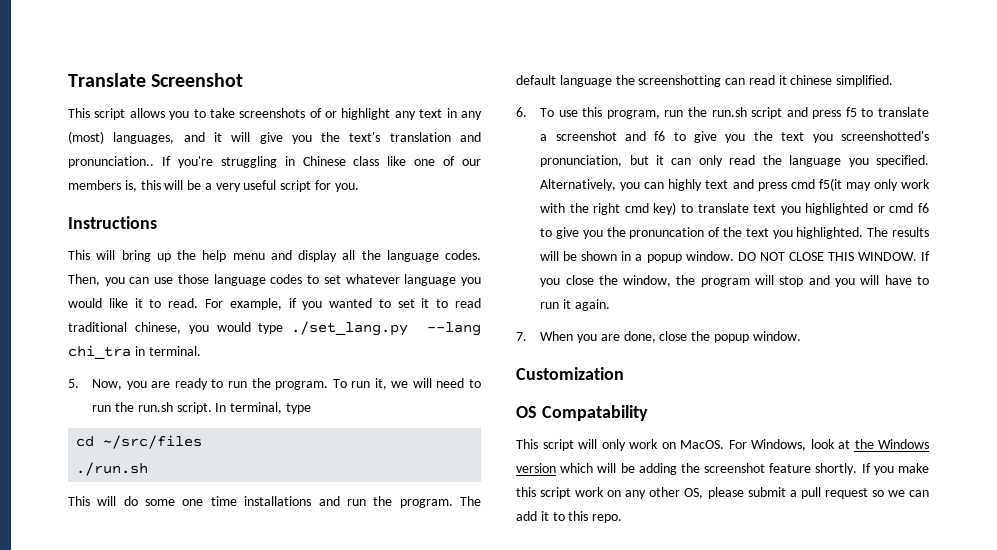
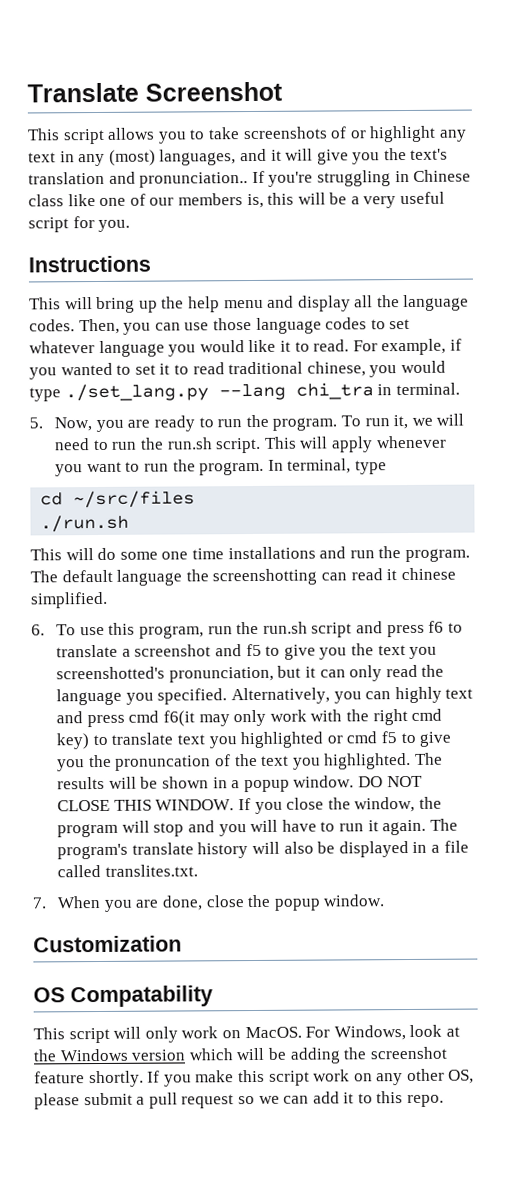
(212, 408) none -> [263,435,447,453] [55,459,265,477] This will apply whenever you want to run the program.
[845,107,857,117] f5 -> [428,620,445,633] f6
[654,131,666,141] f6 -> [245,643,262,657] f5
[818,178,842,191] f5(it -> [163,710,196,727] f6(it
[918,203,929,213] f6 -> [380,731,397,744] f5
(610, 305) none -> [429,818,458,831] [57,840,469,860] [57,864,198,878] The program's translate history will also be displayed in a file called translites.txt.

◇ ◇ ◇

_WHAT IS BEING ASKED_
The lines from the one containing "[654,131,666,141] f6 -> [245,643,262,657] f5" through the last line of the records are to be transcribed exactly, with nothing else added.

_SOLUTION TO THIS TASK_
[654,131,666,141] f6 -> [245,643,262,657] f5
[818,178,842,191] f5(it -> [163,710,196,727] f6(it
[918,203,929,213] f6 -> [380,731,397,744] f5
(610, 305) none -> [429,818,458,831] [57,840,469,860] [57,864,198,878] The program's translate history will also be displayed in a file called translites.txt.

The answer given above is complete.